Upon arriving in downtown Denver, first time visitors might find themselves a little surprised by this mountain town’s upbeat atmosphere. Restaurants, bars, shops, cabs, light rails, high-end hotels, pedestrian malls”¦this vibrant city makes quite an assault on the senses. Denver might have been built by the gold rush and the railroad, but the last decade has seen the Mile High City become much more than a launching pad into the mountains. Take a look at our Denver guide for some of the city’s must-see spots.
The 16th Street Mall, Larimer Square, breweries (Denver is known as the Napa of Beer with about a hundred breweries) and various museums are popular with tourists, but savvy travellers will come looking to celebrate Denver’s greatest accomplishment – the evolution of a mountain town to a metropolitan area and a city of neighbourhoods, two of which are currently experiencing rapid expansion and should be on every visitor’s radar.
The Highlands, for example, has grown significantly in the past decade thanks to the construction of bridges that have connected it to downtown Denver, and today it is a neighbourhood known for its independent restaurants and boutiques. A highly walkable area, visitors staying downtown should stroll across the Highland Bridge and have a look around. Those thirsty to experience Denver’s beer scene can pop into Denver Beer Company on Platte Street or Prost on 19th and Central, and don’t miss happy hour at Root Down (33rd and Osage) for a taste of Colorado’s farm-to-fork movement. Owner Justin Cucci believes the greenest thing is something that already exists, a mindset that is immediately backed up by the restaurant’s location in a space formerly occupied by a gas station.
A visit to the River North neighbourhood (called RiNo, pronounced “rhino” by the locals) will give you a taste of the full-on redevelopment that’s taking place across the city. This traditionally industrial area is slowly turning into a neighbourhood of repurposed buildings, with once abandoned warehouses being bought up by small businesses, including microbreweries, wine makers, artists, etc.
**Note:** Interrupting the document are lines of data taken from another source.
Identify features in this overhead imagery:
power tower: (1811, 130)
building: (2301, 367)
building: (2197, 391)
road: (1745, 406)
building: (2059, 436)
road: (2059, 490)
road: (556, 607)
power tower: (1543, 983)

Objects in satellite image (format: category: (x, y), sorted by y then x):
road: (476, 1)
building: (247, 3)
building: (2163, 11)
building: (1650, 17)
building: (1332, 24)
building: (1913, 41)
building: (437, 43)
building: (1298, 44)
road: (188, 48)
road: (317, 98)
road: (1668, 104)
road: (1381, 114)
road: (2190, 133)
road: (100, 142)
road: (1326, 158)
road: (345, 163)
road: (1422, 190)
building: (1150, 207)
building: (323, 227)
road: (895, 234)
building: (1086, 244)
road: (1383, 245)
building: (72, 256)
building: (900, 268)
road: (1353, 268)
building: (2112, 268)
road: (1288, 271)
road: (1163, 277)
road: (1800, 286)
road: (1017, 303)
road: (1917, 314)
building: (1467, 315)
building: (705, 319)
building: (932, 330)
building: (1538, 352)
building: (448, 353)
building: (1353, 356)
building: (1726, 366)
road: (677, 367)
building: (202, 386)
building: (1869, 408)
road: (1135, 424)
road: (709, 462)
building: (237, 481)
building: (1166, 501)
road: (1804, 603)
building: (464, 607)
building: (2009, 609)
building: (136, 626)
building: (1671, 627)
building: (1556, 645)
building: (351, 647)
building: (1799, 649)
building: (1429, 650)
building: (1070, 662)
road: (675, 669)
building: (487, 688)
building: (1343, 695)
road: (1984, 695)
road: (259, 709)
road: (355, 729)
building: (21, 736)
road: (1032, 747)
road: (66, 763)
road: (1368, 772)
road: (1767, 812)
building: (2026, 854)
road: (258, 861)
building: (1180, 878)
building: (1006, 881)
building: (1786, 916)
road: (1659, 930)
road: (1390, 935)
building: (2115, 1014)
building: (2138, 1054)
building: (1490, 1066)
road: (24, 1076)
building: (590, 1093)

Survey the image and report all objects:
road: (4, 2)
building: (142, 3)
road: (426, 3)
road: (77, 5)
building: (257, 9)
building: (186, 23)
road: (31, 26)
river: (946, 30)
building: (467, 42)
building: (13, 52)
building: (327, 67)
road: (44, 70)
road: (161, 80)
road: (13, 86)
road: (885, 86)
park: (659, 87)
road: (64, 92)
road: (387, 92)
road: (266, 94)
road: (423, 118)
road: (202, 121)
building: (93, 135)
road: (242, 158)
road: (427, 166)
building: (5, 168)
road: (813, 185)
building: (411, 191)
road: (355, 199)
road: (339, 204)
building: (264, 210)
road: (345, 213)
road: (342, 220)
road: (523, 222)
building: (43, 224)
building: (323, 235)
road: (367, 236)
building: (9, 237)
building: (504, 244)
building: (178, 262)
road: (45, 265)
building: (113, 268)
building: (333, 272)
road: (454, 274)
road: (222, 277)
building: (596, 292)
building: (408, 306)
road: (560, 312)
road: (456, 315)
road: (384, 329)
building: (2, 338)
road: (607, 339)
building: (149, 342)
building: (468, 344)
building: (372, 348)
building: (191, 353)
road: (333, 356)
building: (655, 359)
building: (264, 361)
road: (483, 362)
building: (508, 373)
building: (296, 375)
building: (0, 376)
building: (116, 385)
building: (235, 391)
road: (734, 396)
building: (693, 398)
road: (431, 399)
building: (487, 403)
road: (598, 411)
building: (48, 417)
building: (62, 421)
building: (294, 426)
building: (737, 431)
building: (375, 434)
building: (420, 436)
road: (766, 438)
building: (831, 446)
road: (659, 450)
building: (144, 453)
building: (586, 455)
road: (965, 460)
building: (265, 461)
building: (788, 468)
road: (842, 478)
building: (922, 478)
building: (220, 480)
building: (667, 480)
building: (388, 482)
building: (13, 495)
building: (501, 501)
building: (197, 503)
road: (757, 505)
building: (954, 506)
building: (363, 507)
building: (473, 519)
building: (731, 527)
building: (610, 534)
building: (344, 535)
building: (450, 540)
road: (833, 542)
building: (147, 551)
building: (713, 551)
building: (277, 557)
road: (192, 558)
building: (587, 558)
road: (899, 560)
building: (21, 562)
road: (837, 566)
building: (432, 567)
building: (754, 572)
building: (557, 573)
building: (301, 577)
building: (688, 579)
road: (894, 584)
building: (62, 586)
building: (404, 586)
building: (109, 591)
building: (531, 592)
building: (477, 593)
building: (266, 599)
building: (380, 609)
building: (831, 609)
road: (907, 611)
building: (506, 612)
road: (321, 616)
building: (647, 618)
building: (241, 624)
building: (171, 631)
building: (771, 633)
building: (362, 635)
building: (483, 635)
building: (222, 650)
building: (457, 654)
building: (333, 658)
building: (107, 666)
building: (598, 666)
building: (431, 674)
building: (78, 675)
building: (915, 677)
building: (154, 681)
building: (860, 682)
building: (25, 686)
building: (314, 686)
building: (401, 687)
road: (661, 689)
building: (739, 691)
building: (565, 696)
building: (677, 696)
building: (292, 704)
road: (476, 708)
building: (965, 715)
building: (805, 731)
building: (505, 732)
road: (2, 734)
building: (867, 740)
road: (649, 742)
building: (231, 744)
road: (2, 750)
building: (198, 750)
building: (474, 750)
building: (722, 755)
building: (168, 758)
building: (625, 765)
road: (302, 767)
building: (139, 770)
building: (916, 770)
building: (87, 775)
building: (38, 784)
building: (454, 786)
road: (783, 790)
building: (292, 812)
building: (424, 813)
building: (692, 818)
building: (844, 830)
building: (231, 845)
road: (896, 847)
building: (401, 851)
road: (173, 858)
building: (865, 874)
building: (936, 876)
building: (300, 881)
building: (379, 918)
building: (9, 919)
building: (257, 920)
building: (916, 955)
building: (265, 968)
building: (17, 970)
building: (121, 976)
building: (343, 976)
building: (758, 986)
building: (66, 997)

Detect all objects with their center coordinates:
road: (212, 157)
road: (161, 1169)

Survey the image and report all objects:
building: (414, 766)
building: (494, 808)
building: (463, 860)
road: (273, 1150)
Be sure to stop in at The Infinite Monkey Theorem (32nd and Larimer), an alternative winery concept that features wine on tap and in cans, as well as The Source (3350 Brighton Blvd), an artisan market that features two restaurants (tacos and pizza), a cocktail bar, butcher, florist, bakery, cheese shop, and, of course, a brewery. You can see a full list of the different projects and events happening here.
For those visiting Denver for the outdoors, don’t worry – there’s still plenty of that. Boulder Canyon, Chautauqua Park, Rocky Mountain National Park, and Eldorado Canyon are all within an hour’s drive of Denver and are great for hiking, mountain biking and climbing. But even those who remain within the city limits will get a taste of the Rockies, as the law stating that you cannot build any structure that would block the view of the mountains from the State Capitol has remained in effect. The result is a view that showcases 200 named mountains across a panoramic 125 miles of snowcapped peaks.
For the first time ever, a trip to Denver where the mountains serve only as a backdrop is now totally (and finally) permissible.